Andrew said:
Well..... that's where you lost me. That sentece is false. If he has
one drive and it goes bad he loses all his data. If he stripes with
two and loses one, he loses all his data. Almost a complete wash. Your
statement is almost like saying since your neighbor owns two cars he's
twice as likely to crash. A quick look at his insurance policy will
show that they don't believe that.
No RAID setups( 0, 1 or 5) are a substitute for backing up anyway.
Actually he is quite correct: the probability that a stripe set
will fail is essentially proportional to the sum of the probability
of the individual drive failures.
Suppose that the probability that a drive will fail in a certain
time interval "T" is "P", with P being a very small number.

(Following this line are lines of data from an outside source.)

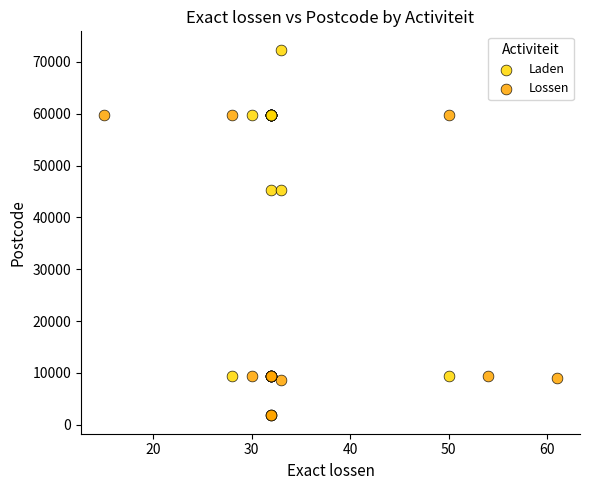

Which series reaches the minimum Y coordinate?

Lossen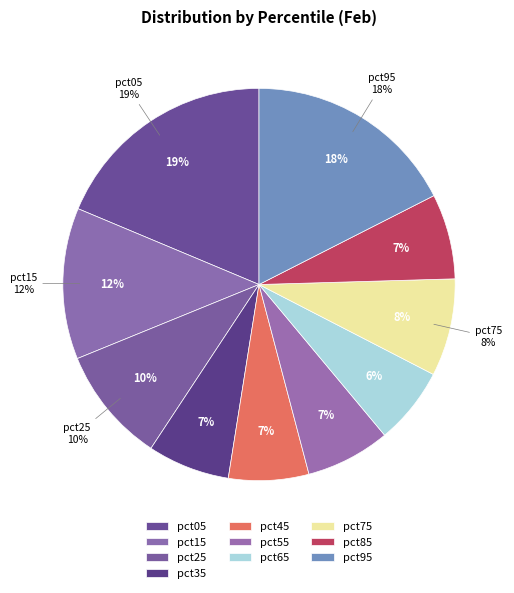

How many segments does this pie chart have?

10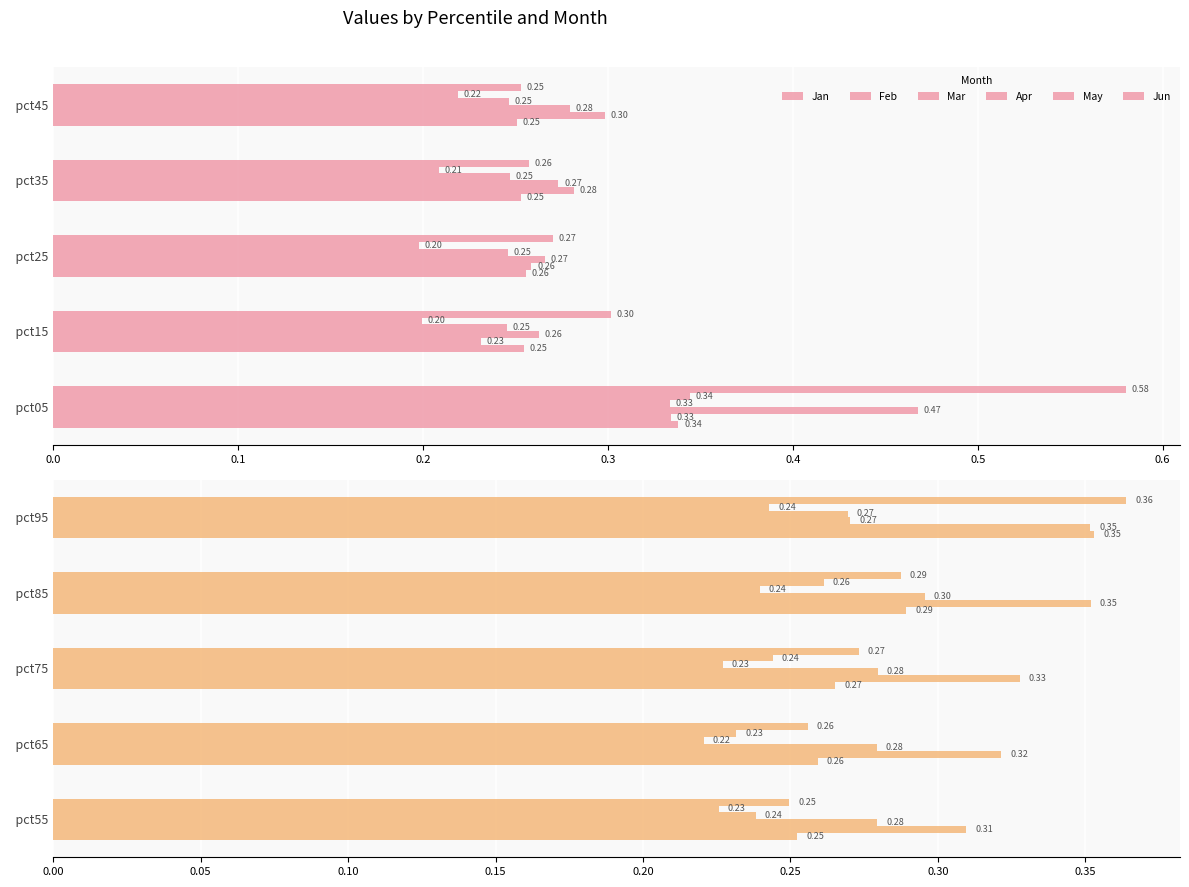

What is the difference between the highest and lowest values at pct95?

0.1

Then in you have a single drive, the probability that the drive
fails during an interval "T" is obviously P.
If you have two striped drives, then the probability of the losing every
thing on the stripe set is:
P(1-P) (Drive 0 fails, Drive 1 survives)
+(1-P)P (Drive 0 survives, Drive 1 fails)
+ P^2 (Both drives fail)
---------------------------------------------
2P - P^2 TOTAL propability of losing the stripe set
Since P is very small, P^2 is negligible relative to 2P
and is typically ignored.
Digital Media, Mike Newcomb writes:
"Point 2: It is my understanding that A RAID 0 system does not
"double" your failure rate or risk of failure. The impact from a
statistical stand point is something less than "double" the risk. In
order to ascertain what the actual risk increase is, a number of
factors, such as MTBF (Mean Time Between Failure) rate, must be
considered.
See, link for forumla/light
reading:
http://www.itl.nist.gov/div898/handbook/apr/section1/apr182.htm
That page does *not* support your contention.
S'matter of fact, the formula on that page for Fs(t) is
essentially just another route to what I have done above:
Fs(t) = 1 - (1-P)(1-P) = 2P - P^2
As well, there is the statement along the left hand side
of that web page "Add failure rates and multiply reliabilities
in the series model." That statement is just a first-order
approximation of the formulas on that page for Fs(t) and Rs(t).
In reality, the additional risk is insignificant when virtually all
drives have a MTBF rate of more than 100,000 hours and you will
probably have your system for less than 5 years. (Hint: there is 8,760
hours in a year)".
There is (was?) a nice article about MTBF, as applicable to
hard drives and RAIDs at IBM's site. Home of many of the
world's best scientists and engineers, in case you have
forgotten.
They cautioned against RAID 0 because ...
If a single drive has an MTBF(single) of "T", then
(as a first order approximation)
MTBF(RAID 0, n drives) = MTBF(single) / n^2
In other words, if you stripe 2 drives, then the MTBF
of the stripe set is ONE-QUARTER of the MTBF of a single
drive.
As well MTBFs can be extremely misleading.
As you said, there are only a few thousand hours in a year.
Nobody tests a batch of drives for 20 years in order to
get real empirical evidence of how long the drive can be
expected to last. Instead they test a lot of drives for
one or two years and extrapolate from that.
Statistical modelling like that can be extremely accurate
if all of the underlying assumptions are valid - but they
can be wildly inaccurate if just one assumption turns out
to be invalid. IBM found that out the hard way with their
deathstar hard drives, WD found that out with their
DiamondMax9 drives, and Fujitsu found that out ...
And MTBFs can be extremely misleading in other ways.
If half of a batch of drives will fail in 10,000 hours
and the other half will fail in 190,000 hours, then the
MTBF is 100,000 hours but I sure as heck wouldn't want
one of those drives.
In other words, those huge MTBF numbers means squat - I
would much rather know the probability that a drive will
fail during some more useful time interval.